Por Sedrick de Carvalho
Ao longo dos estudos de Direito Penal tem sido bastante discutida sobre quais as finalidades das penas aplicadas em processos penais, sendo que actualmente a doutrina adoptou duas finalidades: as penas devem ser medida de prevenção especial, ou seja, direccionada ao infractor com intuito não apenas de o punir mas também e sobretudo de reabilitar o criminoso; e a outra medida é a de prevenção geral que visa dissuadir acções futuras de potenciais criminosos por meio da intimidação e, ao mesmo tempo, transmitir segurança à comunidade.

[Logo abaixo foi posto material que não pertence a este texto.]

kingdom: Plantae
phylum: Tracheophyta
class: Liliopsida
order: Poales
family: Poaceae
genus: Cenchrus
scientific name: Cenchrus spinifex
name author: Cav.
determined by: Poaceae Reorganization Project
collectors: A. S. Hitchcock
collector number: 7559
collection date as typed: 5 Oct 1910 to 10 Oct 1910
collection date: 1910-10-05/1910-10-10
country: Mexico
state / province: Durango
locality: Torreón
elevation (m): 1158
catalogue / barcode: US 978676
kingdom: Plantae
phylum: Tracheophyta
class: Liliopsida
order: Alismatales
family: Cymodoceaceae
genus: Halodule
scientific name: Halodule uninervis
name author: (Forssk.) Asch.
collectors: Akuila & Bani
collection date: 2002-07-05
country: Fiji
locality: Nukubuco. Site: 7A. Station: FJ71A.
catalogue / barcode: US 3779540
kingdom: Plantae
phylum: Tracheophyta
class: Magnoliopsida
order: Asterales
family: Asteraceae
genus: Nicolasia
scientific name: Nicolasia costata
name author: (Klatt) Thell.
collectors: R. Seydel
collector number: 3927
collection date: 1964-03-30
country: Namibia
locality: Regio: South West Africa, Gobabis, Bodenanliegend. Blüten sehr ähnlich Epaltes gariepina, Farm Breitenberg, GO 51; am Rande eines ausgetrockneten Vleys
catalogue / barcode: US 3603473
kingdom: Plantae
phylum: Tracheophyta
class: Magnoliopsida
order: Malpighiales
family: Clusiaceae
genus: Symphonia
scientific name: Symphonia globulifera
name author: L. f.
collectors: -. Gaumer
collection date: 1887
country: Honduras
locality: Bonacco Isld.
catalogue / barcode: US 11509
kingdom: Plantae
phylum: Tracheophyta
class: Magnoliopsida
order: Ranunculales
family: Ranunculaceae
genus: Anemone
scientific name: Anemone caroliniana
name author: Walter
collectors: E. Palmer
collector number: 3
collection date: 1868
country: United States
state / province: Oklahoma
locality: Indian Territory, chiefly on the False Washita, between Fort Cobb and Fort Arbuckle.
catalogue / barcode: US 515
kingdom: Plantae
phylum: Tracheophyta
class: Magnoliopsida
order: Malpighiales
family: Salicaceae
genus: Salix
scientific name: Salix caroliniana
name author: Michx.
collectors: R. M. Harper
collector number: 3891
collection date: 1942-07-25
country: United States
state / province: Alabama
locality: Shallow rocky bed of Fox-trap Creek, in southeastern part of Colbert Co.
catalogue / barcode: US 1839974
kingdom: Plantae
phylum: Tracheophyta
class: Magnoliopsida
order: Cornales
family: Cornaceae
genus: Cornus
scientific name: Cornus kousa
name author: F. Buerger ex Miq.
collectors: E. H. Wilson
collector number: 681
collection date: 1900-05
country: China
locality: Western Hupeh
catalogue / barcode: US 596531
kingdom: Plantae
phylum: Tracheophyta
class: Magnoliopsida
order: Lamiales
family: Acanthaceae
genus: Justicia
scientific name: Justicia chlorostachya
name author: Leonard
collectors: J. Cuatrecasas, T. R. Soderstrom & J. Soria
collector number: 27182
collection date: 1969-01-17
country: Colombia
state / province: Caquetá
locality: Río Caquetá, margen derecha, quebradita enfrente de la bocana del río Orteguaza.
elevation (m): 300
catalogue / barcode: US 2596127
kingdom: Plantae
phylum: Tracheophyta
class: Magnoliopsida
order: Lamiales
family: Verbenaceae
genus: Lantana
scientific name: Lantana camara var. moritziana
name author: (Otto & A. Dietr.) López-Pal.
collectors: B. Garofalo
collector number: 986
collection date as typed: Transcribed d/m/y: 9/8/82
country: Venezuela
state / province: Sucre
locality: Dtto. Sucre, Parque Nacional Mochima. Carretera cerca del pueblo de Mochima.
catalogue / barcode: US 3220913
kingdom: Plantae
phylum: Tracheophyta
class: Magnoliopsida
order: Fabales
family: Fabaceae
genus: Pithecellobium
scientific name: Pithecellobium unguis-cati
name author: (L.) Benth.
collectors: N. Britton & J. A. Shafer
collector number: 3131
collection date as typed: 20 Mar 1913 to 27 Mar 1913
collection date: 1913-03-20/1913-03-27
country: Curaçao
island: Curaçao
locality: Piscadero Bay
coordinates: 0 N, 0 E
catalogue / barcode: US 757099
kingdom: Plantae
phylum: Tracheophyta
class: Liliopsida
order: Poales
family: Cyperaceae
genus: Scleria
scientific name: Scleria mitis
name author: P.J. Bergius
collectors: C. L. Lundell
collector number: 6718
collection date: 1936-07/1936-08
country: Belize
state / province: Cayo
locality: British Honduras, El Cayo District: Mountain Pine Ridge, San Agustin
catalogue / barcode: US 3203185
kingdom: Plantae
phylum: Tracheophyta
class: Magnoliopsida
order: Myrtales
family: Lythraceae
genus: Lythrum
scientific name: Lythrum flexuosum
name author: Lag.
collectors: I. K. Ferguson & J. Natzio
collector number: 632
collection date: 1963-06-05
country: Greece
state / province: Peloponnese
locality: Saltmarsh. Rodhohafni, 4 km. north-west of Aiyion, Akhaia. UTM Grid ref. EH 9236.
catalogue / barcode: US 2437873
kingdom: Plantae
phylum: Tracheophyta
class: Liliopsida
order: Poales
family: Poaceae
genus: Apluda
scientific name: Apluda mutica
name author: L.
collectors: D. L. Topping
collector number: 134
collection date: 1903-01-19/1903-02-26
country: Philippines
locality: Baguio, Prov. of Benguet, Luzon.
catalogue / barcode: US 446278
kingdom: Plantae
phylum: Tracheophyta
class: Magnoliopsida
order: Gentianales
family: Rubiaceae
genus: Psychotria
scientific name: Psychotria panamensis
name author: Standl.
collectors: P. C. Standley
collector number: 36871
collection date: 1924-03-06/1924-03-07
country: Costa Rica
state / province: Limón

E isto faz-se por meio da publicidade dos processos penais, aspecto também discutível pois a publicidade dos processos penais não tem servido para reduzir a criminalidade em vários países, pelo que esta questão apenas é consensual nos casos em que envolvam menores de idade e, neste ponto, está claro que não se deve divulgar os seus processos à luz do princípio do interesse superior da criança e com fundamento no artigo 3.º da Convenção sobre os Direitos da Criança, de 1989, que determina: “Todas as decisões relativas a crianças, adoptadas por instituições públicas ou privadas de protecção social, por tribunais, autoridades administrativas, ou órgãos legislativos, terão primacialmente em conta o interesse superior da criança”.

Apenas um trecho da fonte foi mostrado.